:: Quoted text ::
────

# best benchtop jointer



## markswoodcraft (Aug 5, 2012)

I've been looking at some bench top jointers for a while now
which is the best?
the delta, i thought it would be good, but there are some reviews that say the table isnt flat
the craftsman, but i question the quality
or any others

Thanks,
Mark


----------



## crank49 (Apr 7, 2010)

Vintage Stanley # 7 or 8. :^)

Woodcraft has a new Wood River #7 (Stanley Bedrock knockoff) on sale right now.

Oh, I bet you meant the kind with tails.

The only one I've seen with a cast iron bed is sold by Grizzly so that would be my choice.

Or one of the old Craftsman models if I could find one.


----------



## teejk (Jan 19, 2011)

I had a delta once…worked great other than a few passes convinced me I was making spears .

I never did figure out the engineering, just learned to flip it end for end on each pass (REALLY light passes to minimize the tearout). I gave it to my father-in-law years ago and he still uses it for bird houses and such.


----------



## shampeon (Jun 3, 2012)

You're probably better off looking for a vintage Delta or Craftsman than one of the new ones, IMO. Cheaper, too. My Craftsman King-Seely 4" jointer was $60, and it's a good tool, all cast iron.


----------



## RiverWood (Nov 4, 2010)

I like my old craftsman. I have fixed a lot of split chair seats with it. I favor it over my larger jointer for short boards. And yes, I agree with Michael, a number 7 or 8 handplane can do just as good if not better on 1 inch or less boards. Just clamp them together and plane both at once, result is a perfect match, assuming the surfaces clamped together are square


----------



## davidmicraig (Nov 21, 2009)

I had the jet combination jointer/planer benchtop model. As crank49 already mentioned, stick with a cast iron model, whether it be an older model or the grizzly. Most of the benchtop models have aluminum tables. The metal is really too soft to be a good surface for jointing. Dips start appearing the surface and it scratches real easy. While not impossible to work with, it causes problems and also lacks the heft you need in order to support the work more comfortably. The tradeoff is that you will have a much heavier machine to haul around the shop. Some folks will build a separate stand for it. Once you reach that point, you actually would be better off having a wheeled, full sized jointer, to work with. Depending on the work you do, the smaller jointer is more comfortable to work with for smaller boards.

Good luck on your search,

David


----------



## quicksilver (Apr 26, 2011)

My old 6" Craftsman joiner had a warped in feed table and the replacement table was worse.
But…..they did refund my money!
I gave up on Sears about 20 years ago. They now sell some outside brands at higher prices???
Is Sears big company face better than the local seller of woodworking machines?
Apex tools in Reno is great with problems and has good lines of communication with the company reps.
Just my humble opinion.


----------



## ShaneA (Apr 15, 2011)

I started with the Delta benchtop. Probably one of the more disappointing tool purchases I have ever made. It is OK for small boards, I guess. But it is hard to get the fence square to the table and keep it there. Upgraded to the Ridgid floor model, it was like night and day. If you have the room, I would say try to hold out for a full size model with an induction motor. They are a lot more machine, for not that much more $. The Delta just gathers dust in the basement now.


----------



## markswoodcraft (Aug 5, 2012)

i kind of figured that the older ones are better
thank you for your input, im monitoring CL


----------

────

:: Request 1 ::
Rewrite the records from their start through the line containing "kingdom: Chromista", swapping "scientific name" for "species name" and leaving everything else unchanged.

:: Dataset ::
────

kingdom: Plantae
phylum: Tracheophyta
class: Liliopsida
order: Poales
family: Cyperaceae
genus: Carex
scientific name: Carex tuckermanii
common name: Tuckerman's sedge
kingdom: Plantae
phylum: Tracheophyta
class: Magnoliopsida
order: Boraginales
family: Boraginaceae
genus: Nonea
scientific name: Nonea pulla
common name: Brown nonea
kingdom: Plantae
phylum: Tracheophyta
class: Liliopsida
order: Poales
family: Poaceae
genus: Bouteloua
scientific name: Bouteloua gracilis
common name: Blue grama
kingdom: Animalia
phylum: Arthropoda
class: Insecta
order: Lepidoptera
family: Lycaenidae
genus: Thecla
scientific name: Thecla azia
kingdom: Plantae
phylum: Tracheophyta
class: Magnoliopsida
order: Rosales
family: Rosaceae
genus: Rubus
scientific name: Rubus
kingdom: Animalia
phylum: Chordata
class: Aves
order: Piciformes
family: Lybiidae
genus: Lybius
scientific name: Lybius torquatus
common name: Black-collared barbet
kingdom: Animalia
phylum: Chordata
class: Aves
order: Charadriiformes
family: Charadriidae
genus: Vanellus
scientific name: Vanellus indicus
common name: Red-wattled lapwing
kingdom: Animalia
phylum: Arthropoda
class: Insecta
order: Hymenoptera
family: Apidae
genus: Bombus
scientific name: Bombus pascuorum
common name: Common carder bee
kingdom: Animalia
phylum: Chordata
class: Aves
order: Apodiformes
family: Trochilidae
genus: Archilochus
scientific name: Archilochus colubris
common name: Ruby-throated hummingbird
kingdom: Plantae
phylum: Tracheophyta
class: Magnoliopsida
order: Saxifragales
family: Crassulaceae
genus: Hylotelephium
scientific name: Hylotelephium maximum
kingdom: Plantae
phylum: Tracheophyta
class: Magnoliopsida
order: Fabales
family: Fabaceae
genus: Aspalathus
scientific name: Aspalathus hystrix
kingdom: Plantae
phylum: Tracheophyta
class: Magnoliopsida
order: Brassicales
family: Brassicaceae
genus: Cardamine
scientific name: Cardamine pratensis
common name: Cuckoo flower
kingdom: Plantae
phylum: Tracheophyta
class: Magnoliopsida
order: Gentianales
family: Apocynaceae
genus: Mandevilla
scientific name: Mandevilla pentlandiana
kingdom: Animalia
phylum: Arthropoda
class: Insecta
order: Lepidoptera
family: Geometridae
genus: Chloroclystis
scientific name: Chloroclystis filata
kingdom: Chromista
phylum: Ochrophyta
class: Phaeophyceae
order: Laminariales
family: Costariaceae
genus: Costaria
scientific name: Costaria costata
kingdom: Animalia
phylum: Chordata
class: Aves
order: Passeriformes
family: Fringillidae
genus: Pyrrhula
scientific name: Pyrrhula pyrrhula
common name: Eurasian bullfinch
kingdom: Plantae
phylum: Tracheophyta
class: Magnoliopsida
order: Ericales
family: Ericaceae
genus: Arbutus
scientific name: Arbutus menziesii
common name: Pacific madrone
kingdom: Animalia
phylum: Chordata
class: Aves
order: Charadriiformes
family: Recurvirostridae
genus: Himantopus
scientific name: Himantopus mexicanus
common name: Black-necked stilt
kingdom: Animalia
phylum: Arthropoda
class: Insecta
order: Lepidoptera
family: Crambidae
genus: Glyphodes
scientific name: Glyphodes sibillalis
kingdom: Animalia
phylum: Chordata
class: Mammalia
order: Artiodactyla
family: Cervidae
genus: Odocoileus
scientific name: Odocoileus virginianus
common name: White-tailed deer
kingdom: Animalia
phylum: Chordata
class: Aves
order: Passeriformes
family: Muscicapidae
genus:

────

:: Request 2 ::
Name every user who posts in the benchtop jointer thread.

:: Finished answer 1 ::
kingdom: Plantae
phylum: Tracheophyta
class: Liliopsida
order: Poales
family: Cyperaceae
genus: Carex
species name: Carex tuckermanii
common name: Tuckerman's sedge
kingdom: Plantae
phylum: Tracheophyta
class: Magnoliopsida
order: Boraginales
family: Boraginaceae
genus: Nonea
species name: Nonea pulla
common name: Brown nonea
kingdom: Plantae
phylum: Tracheophyta
class: Liliopsida
order: Poales
family: Poaceae
genus: Bouteloua
species name: Bouteloua gracilis
common name: Blue grama
kingdom: Animalia
phylum: Arthropoda
class: Insecta
order: Lepidoptera
family: Lycaenidae
genus: Thecla
species name: Thecla azia
kingdom: Plantae
phylum: Tracheophyta
class: Magnoliopsida
order: Rosales
family: Rosaceae
genus: Rubus
species name: Rubus
kingdom: Animalia
phylum: Chordata
class: Aves
order: Piciformes
family: Lybiidae
genus: Lybius
species name: Lybius torquatus
common name: Black-collared barbet
kingdom: Animalia
phylum: Chordata
class: Aves
order: Charadriiformes
family: Charadriidae
genus: Vanellus
species name: Vanellus indicus
common name: Red-wattled lapwing
kingdom: Animalia
phylum: Arthropoda
class: Insecta
order: Hymenoptera
family: Apidae
genus: Bombus
species name: Bombus pascuorum
common name: Common carder bee
kingdom: Animalia
phylum: Chordata
class: Aves
order: Apodiformes
family: Trochilidae
genus: Archilochus
species name: Archilochus colubris
common name: Ruby-throated hummingbird
kingdom: Plantae
phylum: Tracheophyta
class: Magnoliopsida
order: Saxifragales
family: Crassulaceae
genus: Hylotelephium
species name: Hylotelephium maximum
kingdom: Plantae
phylum: Tracheophyta
class: Magnoliopsida
order: Fabales
family: Fabaceae
genus: Aspalathus
species name: Aspalathus hystrix
kingdom: Plantae
phylum: Tracheophyta
class: Magnoliopsida
order: Brassicales
family: Brassicaceae
genus: Cardamine
species name: Cardamine pratensis
common name: Cuckoo flower
kingdom: Plantae
phylum: Tracheophyta
class: Magnoliopsida
order: Gentianales
family: Apocynaceae
genus: Mandevilla
species name: Mandevilla pentlandiana
kingdom: Animalia
phylum: Arthropoda
class: Insecta
order: Lepidoptera
family: Geometridae
genus: Chloroclystis
species name: Chloroclystis filata
kingdom: Chromista

:: Finished answer 2 ::
markswoodcraft, crank49, teejk, shampeon, RiverWood, davidmicraig, quicksilver, ShaneA